**Aim of the exercise**
Further down are entries; set down exactly and only the lines from the one with "В Ярославле после атаки" up to and including the one with "vaatwasser.", dropping each picture.

**Working data**
- - -

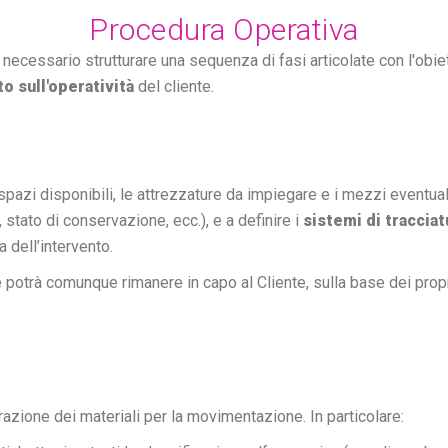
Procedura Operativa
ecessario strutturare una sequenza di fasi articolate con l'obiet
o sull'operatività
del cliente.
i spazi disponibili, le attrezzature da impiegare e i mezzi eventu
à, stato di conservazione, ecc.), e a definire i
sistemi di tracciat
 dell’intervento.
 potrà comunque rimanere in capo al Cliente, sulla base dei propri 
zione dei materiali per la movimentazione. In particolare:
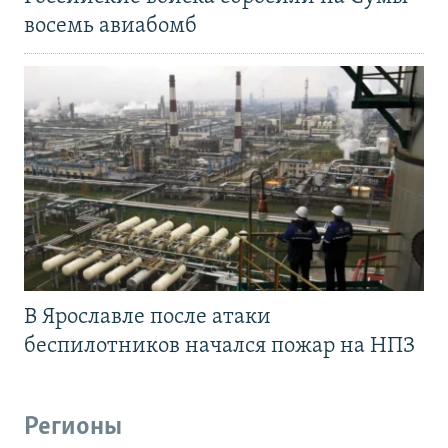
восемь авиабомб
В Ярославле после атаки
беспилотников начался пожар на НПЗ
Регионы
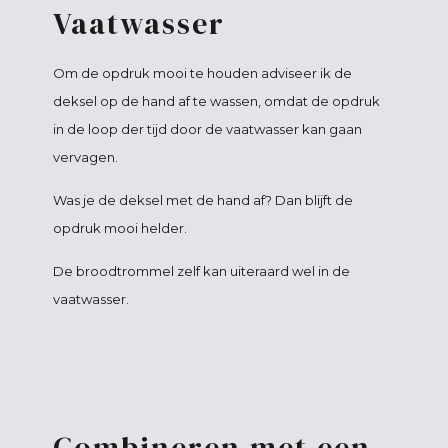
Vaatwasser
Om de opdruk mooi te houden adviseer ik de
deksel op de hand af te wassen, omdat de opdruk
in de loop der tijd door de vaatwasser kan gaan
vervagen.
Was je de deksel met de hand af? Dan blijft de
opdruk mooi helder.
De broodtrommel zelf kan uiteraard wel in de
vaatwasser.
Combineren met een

- - -

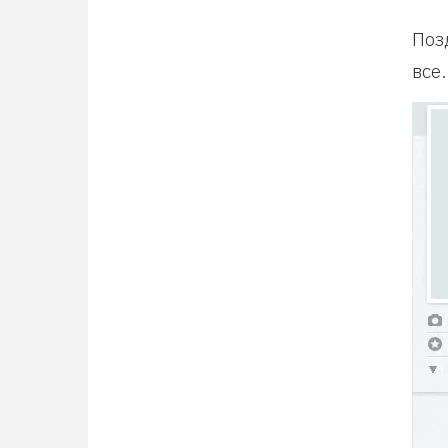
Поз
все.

- - -

**Answer to the problem**
В Ярославле после атаки
беспилотников начался пожар на НПЗ
Регионы
Vaatwasser
Om de opdruk mooi te houden adviseer ik de
deksel op de hand af te wassen, omdat de opdruk
in de loop der tijd door de vaatwasser kan gaan
vervagen.
Was je de deksel met de hand af? Dan blijft de
opdruk mooi helder.
De broodtrommel zelf kan uiteraard wel in de
vaatwasser.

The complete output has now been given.